I made the point to Mance – as indeed I have done for the last decade to anyone that would listen – that in the 1990s (and before) IT companies in the UK created a large number of entry level jobs (school leavers as well as graduates). But this recruitment ‘dropped off a cliff’ post Y2K. There were many reasons but the most significant, in my opinion, was the rapid growth in offshoring. Indeed practically all the entry level jobs in IT were created in India. Those people, even those with practically no real experience, were then used on UK projects – whether undertaken onshore or offshore – by both the Indian players and other SI’s with significant offshore presence.

I am a huge supporter of allowing highly skilled IT professionals to come to the UK where such skills do not exist here. However, we will never get those homegrown ‘highly skilled IT professionals’ unless we give them entry level jobs and train them. As I have said countless times‘IT professionals do not come fully formed from the womb’.

But, in the last year or so, the message really does seem to have got through. We have written several times recently about the surge in Apprenticeships in IT in the UK. Indeed we were delighted this week to read from e-skills that another 1,000 new IT apprenticeship vacancies were being created by ‘Atos, BT, Capgemini, Fujitsu, IBM and dozens of smaller companies.’ Even as I write this post, an email arrived from Lawrence Jones, the CEO of UKFast, announcing a £4.5m investment in taking on 50 graduates in Manchester this year and next.
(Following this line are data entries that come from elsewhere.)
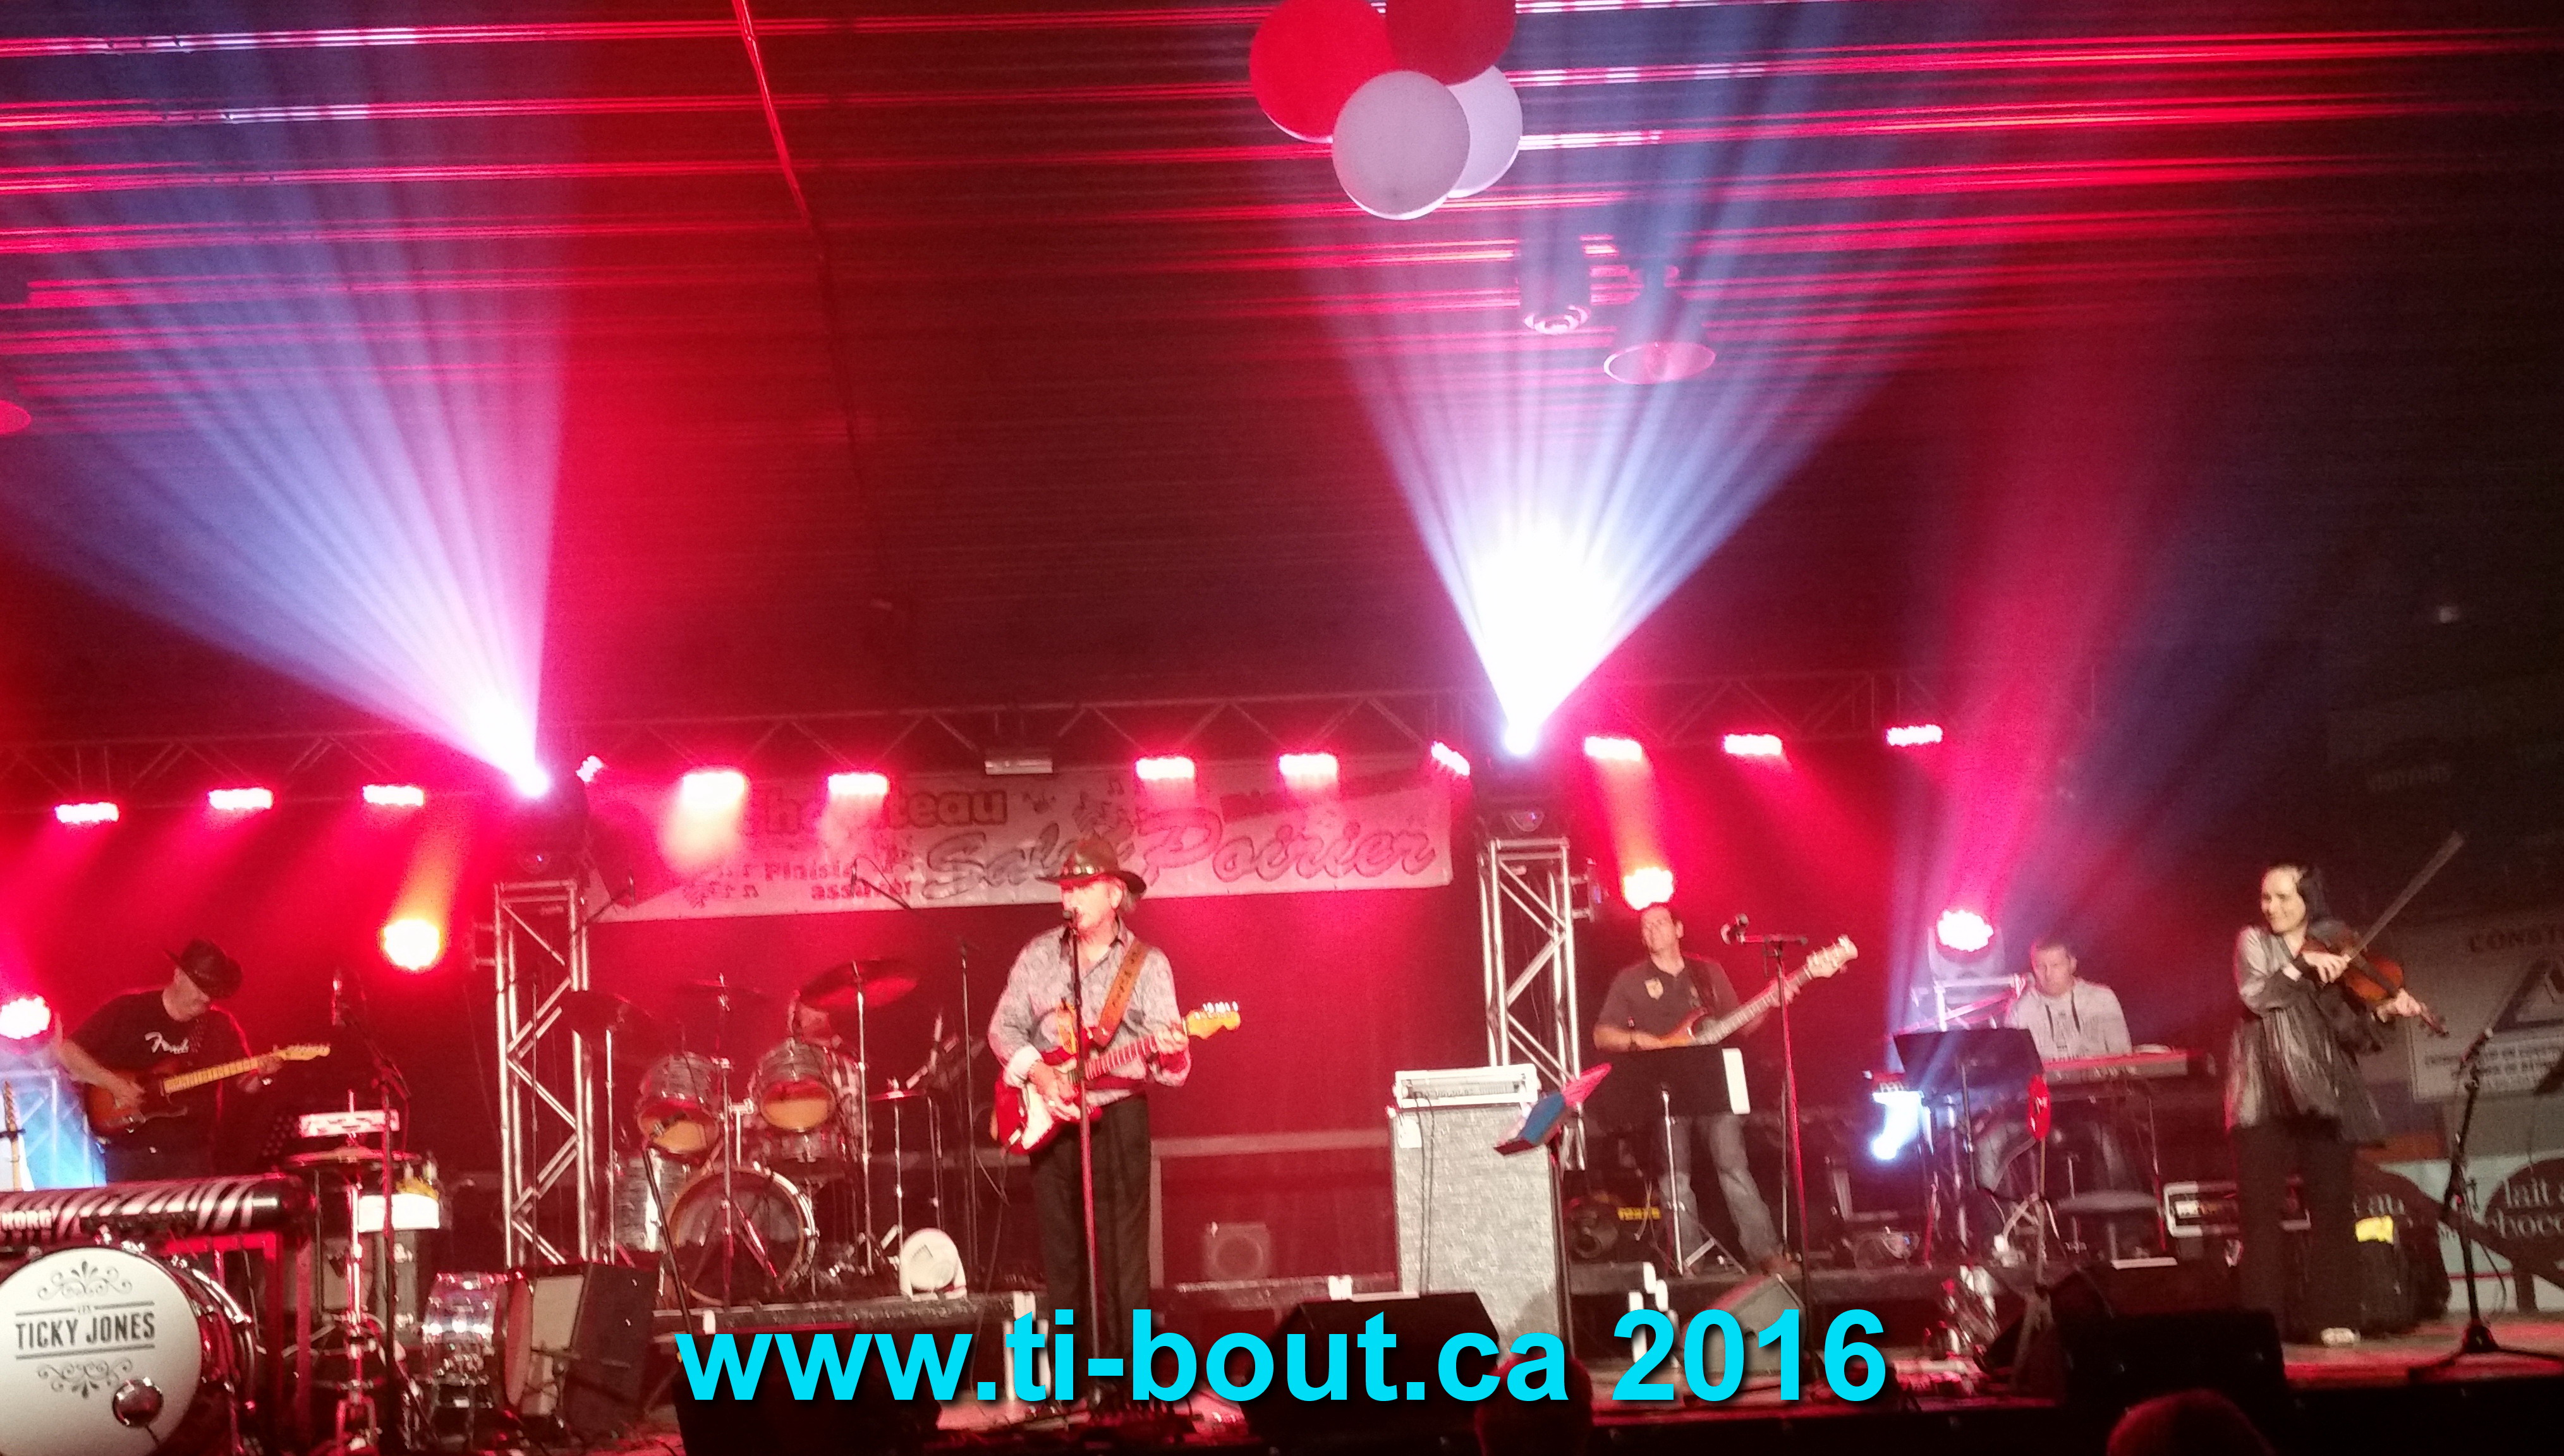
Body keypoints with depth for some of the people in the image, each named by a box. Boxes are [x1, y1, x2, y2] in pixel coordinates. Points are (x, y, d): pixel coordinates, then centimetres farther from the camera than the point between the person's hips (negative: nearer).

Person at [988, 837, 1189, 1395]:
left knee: (1122, 1256, -6)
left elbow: (1172, 1071, -6)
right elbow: (1003, 1027, 7)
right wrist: (1037, 1071, -11)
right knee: (1060, 1255, 7)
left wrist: (1167, 1053, -30)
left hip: (1117, 1116, -3)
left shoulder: (1148, 965, -2)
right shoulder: (1038, 955, 7)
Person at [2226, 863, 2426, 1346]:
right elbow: (2255, 996, -13)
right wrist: (2303, 965, -21)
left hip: (2322, 1091, 1)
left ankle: (2334, 1316, 2)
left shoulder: (2337, 950, 8)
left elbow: (2354, 1033, 1)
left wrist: (2384, 1012, -17)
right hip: (2264, 1093, -1)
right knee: (2261, 1208, -5)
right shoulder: (2253, 942, 6)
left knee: (2332, 1205, -3)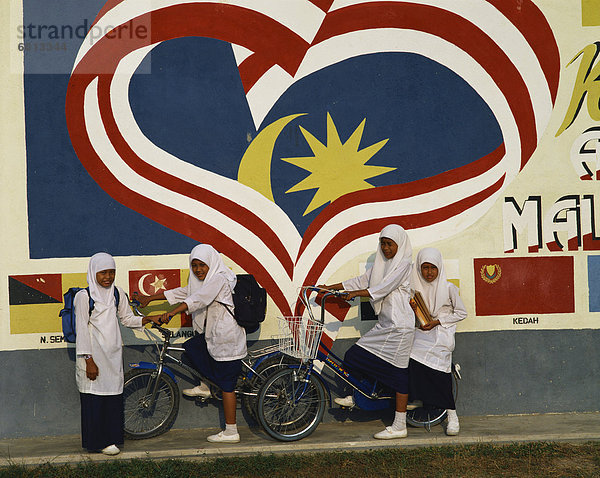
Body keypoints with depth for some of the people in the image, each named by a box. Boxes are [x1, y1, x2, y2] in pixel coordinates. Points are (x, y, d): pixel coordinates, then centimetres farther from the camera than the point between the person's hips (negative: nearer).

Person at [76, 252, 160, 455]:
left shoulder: (117, 293, 9)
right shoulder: (84, 296, -6)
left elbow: (128, 318, 18)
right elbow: (82, 329, -8)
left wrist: (148, 320, 1)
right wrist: (88, 360, -12)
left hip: (113, 354, 5)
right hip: (94, 354, -5)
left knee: (114, 397, 4)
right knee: (94, 398, -4)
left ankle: (110, 438, 12)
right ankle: (96, 441, 4)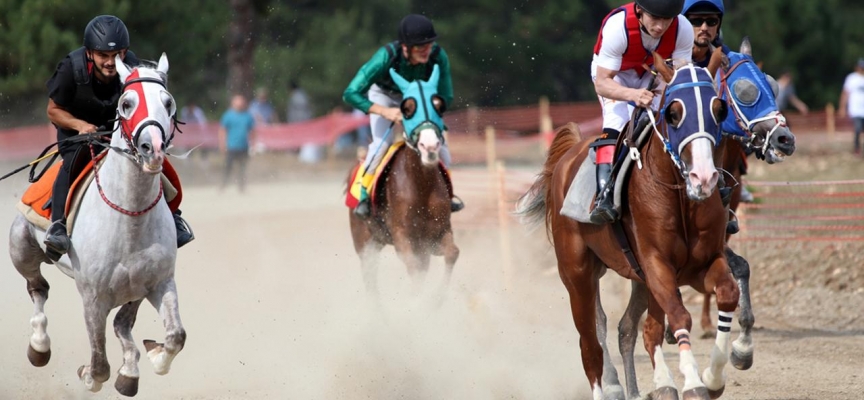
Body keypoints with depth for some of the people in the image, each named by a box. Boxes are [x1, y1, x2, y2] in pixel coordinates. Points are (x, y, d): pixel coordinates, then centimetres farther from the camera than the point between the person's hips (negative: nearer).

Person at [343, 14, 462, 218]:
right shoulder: (387, 56, -41)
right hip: (383, 95, -3)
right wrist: (386, 112, -47)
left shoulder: (438, 56, -34)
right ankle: (364, 195, -7)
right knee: (382, 141, -22)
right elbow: (351, 94, -40)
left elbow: (446, 97, -21)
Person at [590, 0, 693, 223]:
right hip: (613, 74, -4)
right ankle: (605, 195, -34)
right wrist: (633, 94, -55)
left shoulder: (683, 30, -28)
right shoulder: (617, 27, -38)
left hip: (653, 73, 4)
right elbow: (602, 83, -36)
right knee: (617, 119, -27)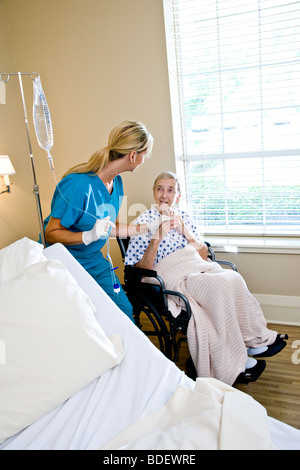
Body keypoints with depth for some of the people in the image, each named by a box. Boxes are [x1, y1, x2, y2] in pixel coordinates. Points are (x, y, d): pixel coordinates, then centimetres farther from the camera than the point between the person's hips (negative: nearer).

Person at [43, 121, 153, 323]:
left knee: (125, 313, 7)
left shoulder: (116, 182, -2)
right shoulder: (79, 185, -28)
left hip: (95, 260, 7)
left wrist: (147, 227, 12)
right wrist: (89, 236, -36)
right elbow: (51, 234, -22)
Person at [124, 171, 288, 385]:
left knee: (234, 278, -26)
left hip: (200, 267, 5)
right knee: (220, 285, -30)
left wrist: (185, 230, -2)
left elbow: (204, 254, 13)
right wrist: (156, 238, -14)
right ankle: (232, 365, -20)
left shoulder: (184, 217, 19)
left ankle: (254, 340, -12)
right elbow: (141, 270, -3)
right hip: (171, 274, -5)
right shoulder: (143, 222, 4)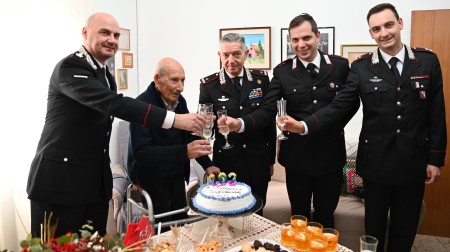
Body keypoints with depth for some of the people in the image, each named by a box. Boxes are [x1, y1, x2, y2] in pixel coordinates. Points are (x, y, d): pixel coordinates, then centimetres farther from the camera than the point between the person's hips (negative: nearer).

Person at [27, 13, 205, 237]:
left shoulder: (106, 77, 14)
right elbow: (114, 103, -30)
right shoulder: (69, 67, -15)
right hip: (60, 181, -8)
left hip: (96, 183, 8)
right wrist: (174, 119, -34)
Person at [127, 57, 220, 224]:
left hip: (177, 177, 6)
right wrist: (185, 152, -36)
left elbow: (189, 135, 10)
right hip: (152, 180, -6)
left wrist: (207, 165, 0)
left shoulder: (179, 101, -1)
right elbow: (141, 153, -28)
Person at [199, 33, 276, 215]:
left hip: (258, 162, 2)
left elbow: (269, 120, 6)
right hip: (226, 163, -1)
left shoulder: (261, 79, 1)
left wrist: (271, 159, 9)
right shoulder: (209, 85, -4)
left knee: (256, 214, 15)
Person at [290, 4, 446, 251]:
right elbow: (338, 105, -11)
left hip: (414, 161, 2)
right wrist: (306, 126, -26)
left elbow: (436, 114, 1)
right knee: (374, 225, 15)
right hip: (376, 160, -1)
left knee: (406, 227, 16)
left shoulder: (428, 60, -1)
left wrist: (435, 158, 1)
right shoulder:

Yet more fantastic news.

The Indian offshore players, who make such a large part of their revenues from the UK, need to do much more in creating entry level IT jobs in the UK. There are some small examples but most players merely stress the number of UK employees they have – most of which have been taken on under TUPE arrangements.

But, as I said in the FT article, ‘We’ve turned a corner’. The more entry level jobs we create, the more youngsters will want to do IT at school or college. Then the more IT entrepreneurs we will create.